Directions for this task => When the line with "4: (344, 166)" appears below, start repeating lines exactly, and keep going through the line with "53: (621, 141)"; add nothing outside that span.

Data extracts =>
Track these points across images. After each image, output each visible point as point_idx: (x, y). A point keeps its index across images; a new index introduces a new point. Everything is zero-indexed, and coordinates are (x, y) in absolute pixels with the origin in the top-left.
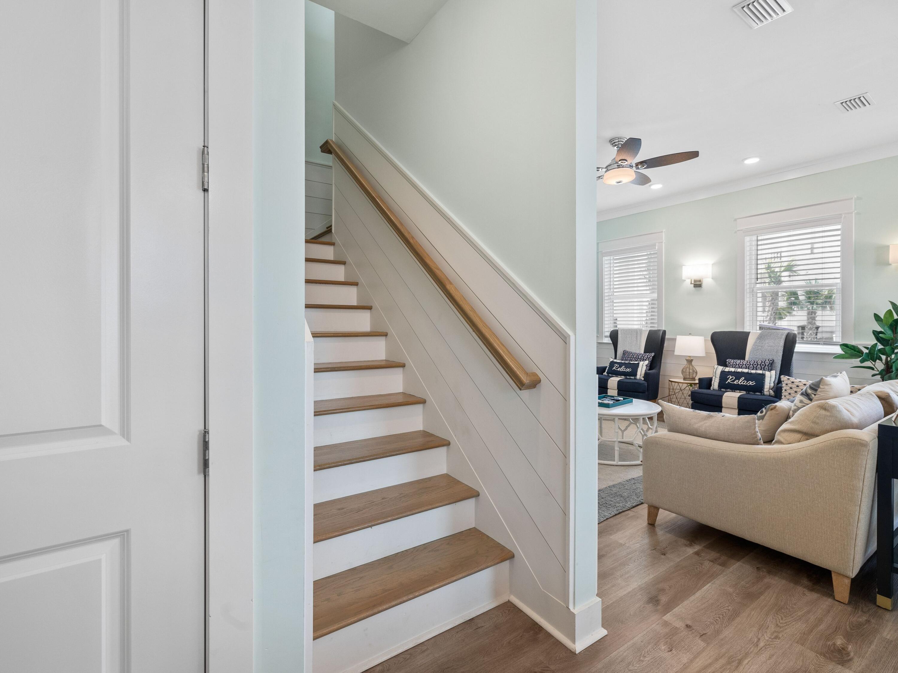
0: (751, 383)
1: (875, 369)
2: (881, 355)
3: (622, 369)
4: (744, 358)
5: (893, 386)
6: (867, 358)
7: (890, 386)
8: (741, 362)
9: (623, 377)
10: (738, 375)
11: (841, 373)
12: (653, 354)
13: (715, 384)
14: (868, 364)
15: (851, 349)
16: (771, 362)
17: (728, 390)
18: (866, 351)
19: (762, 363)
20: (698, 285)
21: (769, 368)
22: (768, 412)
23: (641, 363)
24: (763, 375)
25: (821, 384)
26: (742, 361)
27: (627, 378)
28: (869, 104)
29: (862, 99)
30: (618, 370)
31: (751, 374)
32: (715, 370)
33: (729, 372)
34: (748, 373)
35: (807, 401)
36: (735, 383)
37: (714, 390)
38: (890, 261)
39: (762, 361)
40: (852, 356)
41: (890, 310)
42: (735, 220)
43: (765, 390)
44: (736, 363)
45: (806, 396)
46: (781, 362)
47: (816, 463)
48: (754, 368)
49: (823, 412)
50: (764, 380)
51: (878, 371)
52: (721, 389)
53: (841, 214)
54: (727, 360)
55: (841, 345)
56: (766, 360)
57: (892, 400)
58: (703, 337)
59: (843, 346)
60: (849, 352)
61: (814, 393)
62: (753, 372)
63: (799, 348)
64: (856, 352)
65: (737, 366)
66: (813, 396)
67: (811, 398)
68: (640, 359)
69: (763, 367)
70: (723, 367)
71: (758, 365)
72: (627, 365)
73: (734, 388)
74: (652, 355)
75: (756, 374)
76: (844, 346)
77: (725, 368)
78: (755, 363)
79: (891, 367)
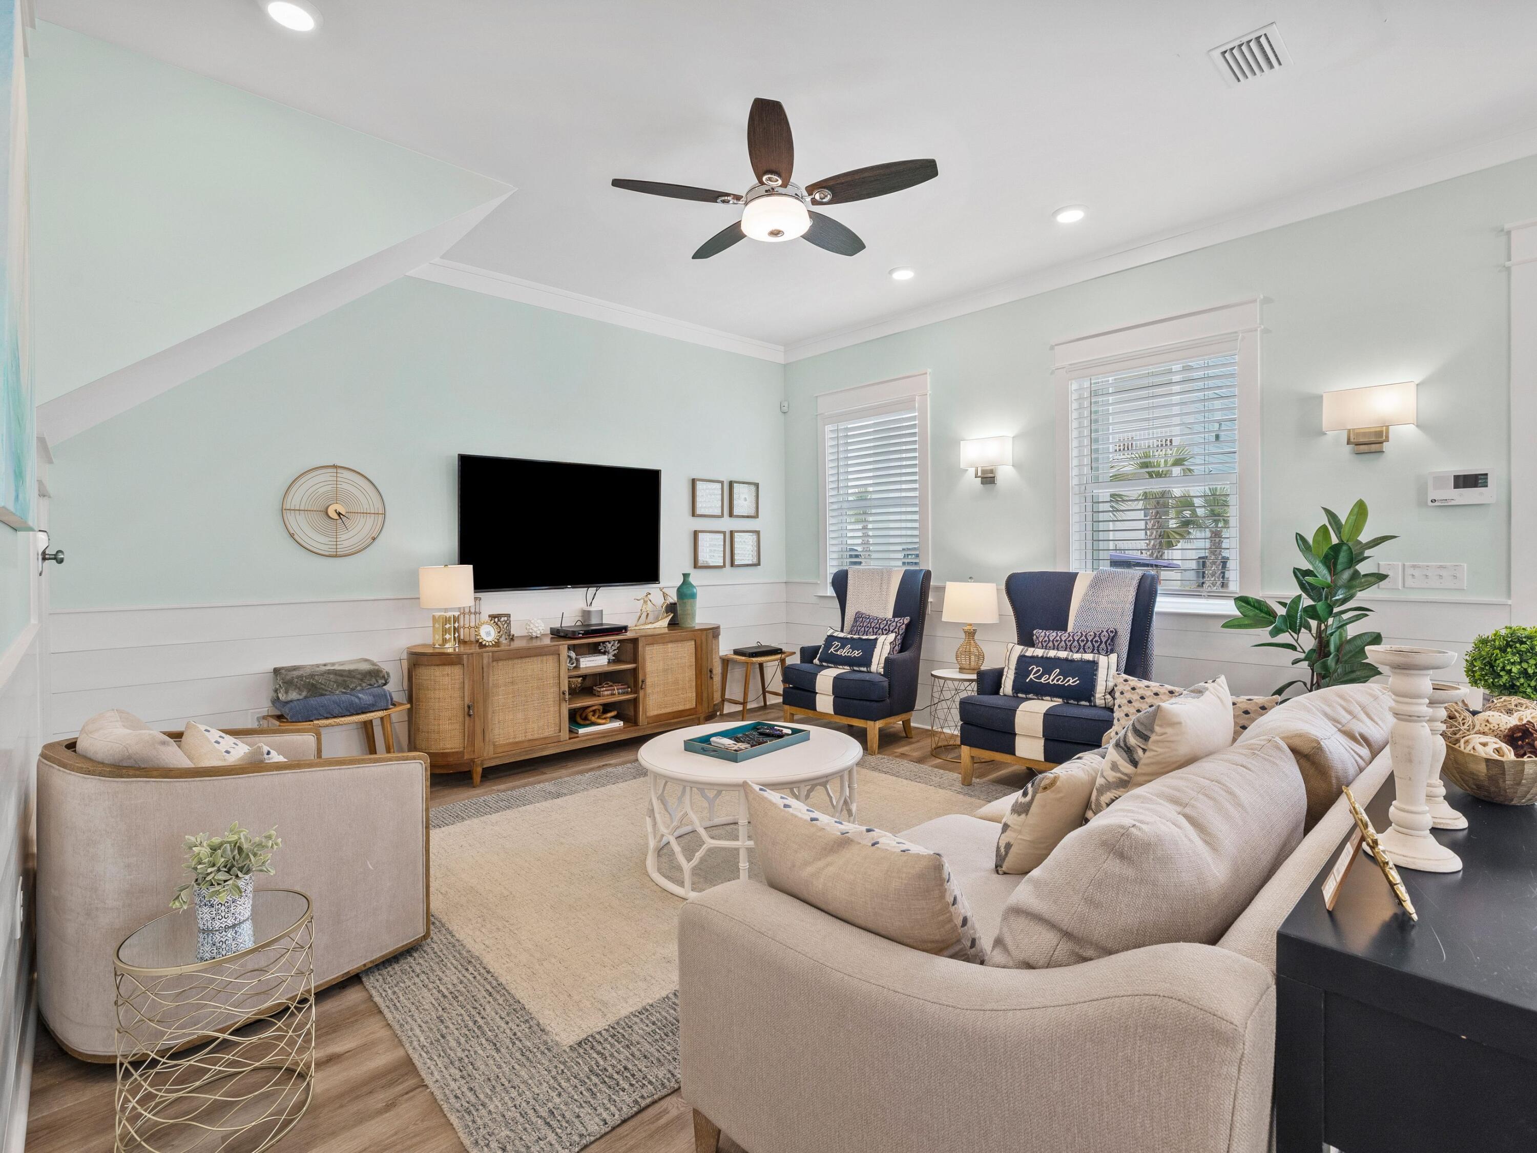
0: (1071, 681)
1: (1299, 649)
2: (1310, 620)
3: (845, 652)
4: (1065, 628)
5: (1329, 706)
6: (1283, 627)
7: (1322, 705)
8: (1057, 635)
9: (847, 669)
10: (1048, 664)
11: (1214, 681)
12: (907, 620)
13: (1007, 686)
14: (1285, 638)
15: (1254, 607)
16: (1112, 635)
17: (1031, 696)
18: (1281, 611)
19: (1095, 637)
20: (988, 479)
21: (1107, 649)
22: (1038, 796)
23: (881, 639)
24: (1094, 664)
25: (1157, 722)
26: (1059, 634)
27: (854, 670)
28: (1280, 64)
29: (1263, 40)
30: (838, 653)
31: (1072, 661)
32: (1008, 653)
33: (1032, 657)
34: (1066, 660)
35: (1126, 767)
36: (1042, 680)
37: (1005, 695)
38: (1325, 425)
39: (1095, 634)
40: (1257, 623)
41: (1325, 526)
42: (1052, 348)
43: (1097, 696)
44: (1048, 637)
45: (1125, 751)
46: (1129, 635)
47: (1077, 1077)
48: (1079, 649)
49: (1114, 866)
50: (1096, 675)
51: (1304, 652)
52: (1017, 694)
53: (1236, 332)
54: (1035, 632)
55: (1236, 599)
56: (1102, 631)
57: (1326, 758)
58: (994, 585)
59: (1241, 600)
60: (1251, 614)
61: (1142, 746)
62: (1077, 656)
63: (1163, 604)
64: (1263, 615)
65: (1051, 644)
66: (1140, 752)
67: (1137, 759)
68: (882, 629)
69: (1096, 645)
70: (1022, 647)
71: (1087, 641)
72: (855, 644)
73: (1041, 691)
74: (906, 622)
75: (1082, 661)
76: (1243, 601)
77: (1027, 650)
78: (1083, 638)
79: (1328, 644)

==

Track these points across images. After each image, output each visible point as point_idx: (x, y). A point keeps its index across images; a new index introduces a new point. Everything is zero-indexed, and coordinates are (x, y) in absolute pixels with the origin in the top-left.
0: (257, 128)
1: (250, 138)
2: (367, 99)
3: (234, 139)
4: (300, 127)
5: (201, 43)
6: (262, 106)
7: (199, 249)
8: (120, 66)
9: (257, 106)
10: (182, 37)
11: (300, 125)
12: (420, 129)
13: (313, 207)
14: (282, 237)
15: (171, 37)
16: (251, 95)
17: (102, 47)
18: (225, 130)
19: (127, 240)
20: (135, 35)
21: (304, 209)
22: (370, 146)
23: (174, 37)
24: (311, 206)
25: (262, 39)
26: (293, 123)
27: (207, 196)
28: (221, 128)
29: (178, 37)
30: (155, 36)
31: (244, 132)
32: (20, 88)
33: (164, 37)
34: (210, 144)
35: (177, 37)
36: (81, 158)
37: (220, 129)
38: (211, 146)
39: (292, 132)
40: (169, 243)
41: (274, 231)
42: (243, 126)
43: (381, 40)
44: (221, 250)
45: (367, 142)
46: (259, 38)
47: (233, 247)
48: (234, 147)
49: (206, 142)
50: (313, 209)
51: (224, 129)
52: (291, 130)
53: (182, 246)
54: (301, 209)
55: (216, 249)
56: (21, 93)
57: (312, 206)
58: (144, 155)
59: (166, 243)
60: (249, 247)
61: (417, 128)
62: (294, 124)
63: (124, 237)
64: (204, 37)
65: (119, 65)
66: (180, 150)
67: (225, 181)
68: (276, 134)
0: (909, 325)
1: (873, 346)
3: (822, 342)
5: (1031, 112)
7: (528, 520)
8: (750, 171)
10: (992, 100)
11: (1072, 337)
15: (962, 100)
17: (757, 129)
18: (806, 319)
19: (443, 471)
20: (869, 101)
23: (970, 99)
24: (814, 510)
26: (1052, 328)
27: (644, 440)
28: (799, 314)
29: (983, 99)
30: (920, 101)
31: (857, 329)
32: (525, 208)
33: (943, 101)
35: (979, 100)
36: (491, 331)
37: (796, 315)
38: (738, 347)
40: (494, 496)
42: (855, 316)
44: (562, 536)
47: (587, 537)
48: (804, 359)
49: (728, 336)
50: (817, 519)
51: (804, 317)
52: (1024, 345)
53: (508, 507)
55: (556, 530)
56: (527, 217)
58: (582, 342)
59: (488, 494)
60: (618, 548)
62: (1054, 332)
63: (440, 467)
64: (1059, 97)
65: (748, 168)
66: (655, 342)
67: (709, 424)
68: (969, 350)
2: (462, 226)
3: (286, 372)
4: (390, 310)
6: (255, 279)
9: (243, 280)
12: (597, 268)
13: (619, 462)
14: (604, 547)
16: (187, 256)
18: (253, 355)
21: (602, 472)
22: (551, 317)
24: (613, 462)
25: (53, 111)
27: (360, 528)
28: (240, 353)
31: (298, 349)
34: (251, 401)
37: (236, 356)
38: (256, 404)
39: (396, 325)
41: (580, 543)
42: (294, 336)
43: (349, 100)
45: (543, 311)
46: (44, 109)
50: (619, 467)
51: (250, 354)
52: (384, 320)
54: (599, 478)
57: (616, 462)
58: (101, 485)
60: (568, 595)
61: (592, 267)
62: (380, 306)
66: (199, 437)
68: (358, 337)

==

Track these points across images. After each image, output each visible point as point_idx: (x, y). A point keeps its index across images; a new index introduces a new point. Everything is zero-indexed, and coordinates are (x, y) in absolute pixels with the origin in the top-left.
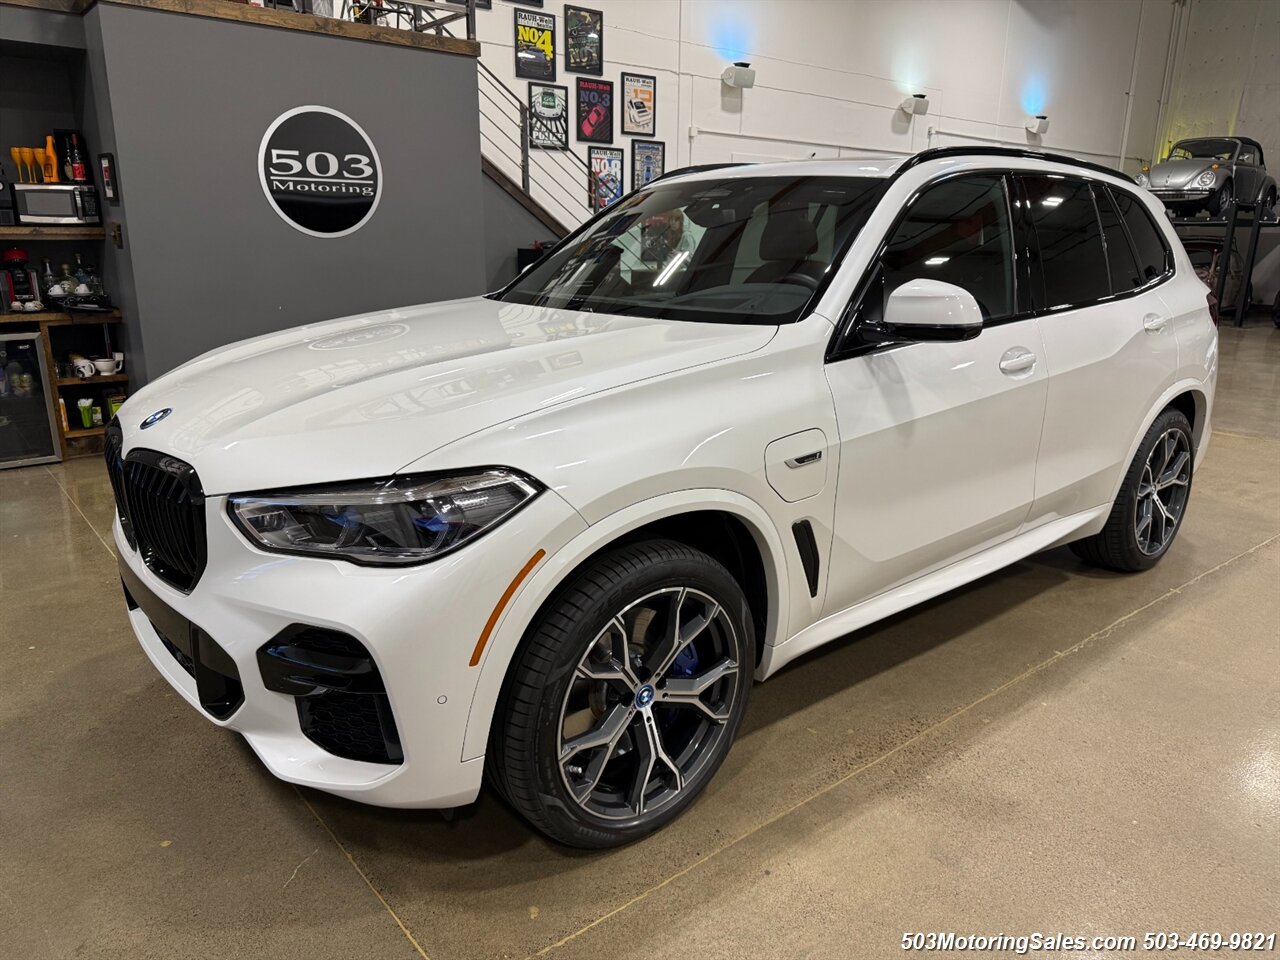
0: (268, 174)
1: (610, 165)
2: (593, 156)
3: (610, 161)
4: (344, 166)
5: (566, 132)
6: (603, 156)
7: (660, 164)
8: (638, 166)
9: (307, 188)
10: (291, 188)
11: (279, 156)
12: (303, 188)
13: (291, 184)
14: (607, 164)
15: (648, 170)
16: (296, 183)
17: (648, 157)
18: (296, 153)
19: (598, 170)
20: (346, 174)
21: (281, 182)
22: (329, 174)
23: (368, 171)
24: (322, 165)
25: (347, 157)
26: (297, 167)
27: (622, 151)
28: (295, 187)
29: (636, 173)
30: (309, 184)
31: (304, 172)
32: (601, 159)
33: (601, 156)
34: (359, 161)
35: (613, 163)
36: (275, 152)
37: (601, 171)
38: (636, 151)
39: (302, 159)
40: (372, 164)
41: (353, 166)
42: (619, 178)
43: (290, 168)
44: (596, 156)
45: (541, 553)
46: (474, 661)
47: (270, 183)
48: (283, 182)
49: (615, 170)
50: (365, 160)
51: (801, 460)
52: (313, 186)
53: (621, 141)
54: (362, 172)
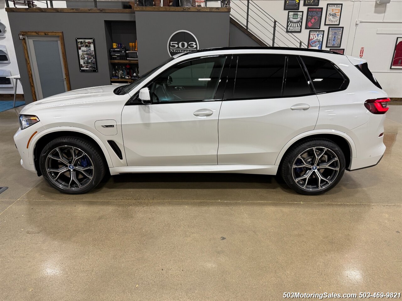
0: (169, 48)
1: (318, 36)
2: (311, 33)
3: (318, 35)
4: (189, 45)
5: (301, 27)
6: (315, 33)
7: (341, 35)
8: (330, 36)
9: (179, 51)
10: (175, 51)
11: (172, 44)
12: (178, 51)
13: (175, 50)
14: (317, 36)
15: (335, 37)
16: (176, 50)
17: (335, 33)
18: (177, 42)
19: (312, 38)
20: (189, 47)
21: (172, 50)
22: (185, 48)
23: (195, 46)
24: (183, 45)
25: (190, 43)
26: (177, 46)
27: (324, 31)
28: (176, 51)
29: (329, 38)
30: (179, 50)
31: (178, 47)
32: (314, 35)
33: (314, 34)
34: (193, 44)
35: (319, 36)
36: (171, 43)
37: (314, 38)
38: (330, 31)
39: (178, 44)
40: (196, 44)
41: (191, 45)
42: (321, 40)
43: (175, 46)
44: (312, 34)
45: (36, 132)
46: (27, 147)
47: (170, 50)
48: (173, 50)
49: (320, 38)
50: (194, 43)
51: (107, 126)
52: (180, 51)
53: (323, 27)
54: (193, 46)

Completed exercise =>
4: (344, 166)
5: (566, 132)
6: (603, 156)
7: (660, 164)
8: (638, 166)
9: (307, 188)
10: (291, 188)
11: (279, 156)
12: (303, 188)
13: (291, 184)
14: (607, 164)
15: (648, 170)
16: (296, 183)
17: (648, 157)
18: (296, 153)
19: (598, 170)
20: (346, 174)
21: (281, 182)
22: (329, 174)
23: (368, 171)
24: (322, 165)
25: (347, 157)
26: (297, 167)
27: (622, 151)
28: (295, 187)
29: (636, 173)
30: (309, 184)
31: (304, 172)
32: (601, 159)
33: (601, 156)
34: (359, 161)
35: (613, 163)
36: (275, 152)
37: (601, 171)
38: (636, 151)
39: (302, 159)
40: (372, 164)
41: (353, 166)
42: (619, 178)
43: (290, 168)
44: (596, 156)
45: (541, 553)
46: (474, 661)
47: (270, 183)
48: (283, 182)
49: (615, 170)
50: (365, 160)
51: (801, 460)
52: (313, 186)
53: (621, 141)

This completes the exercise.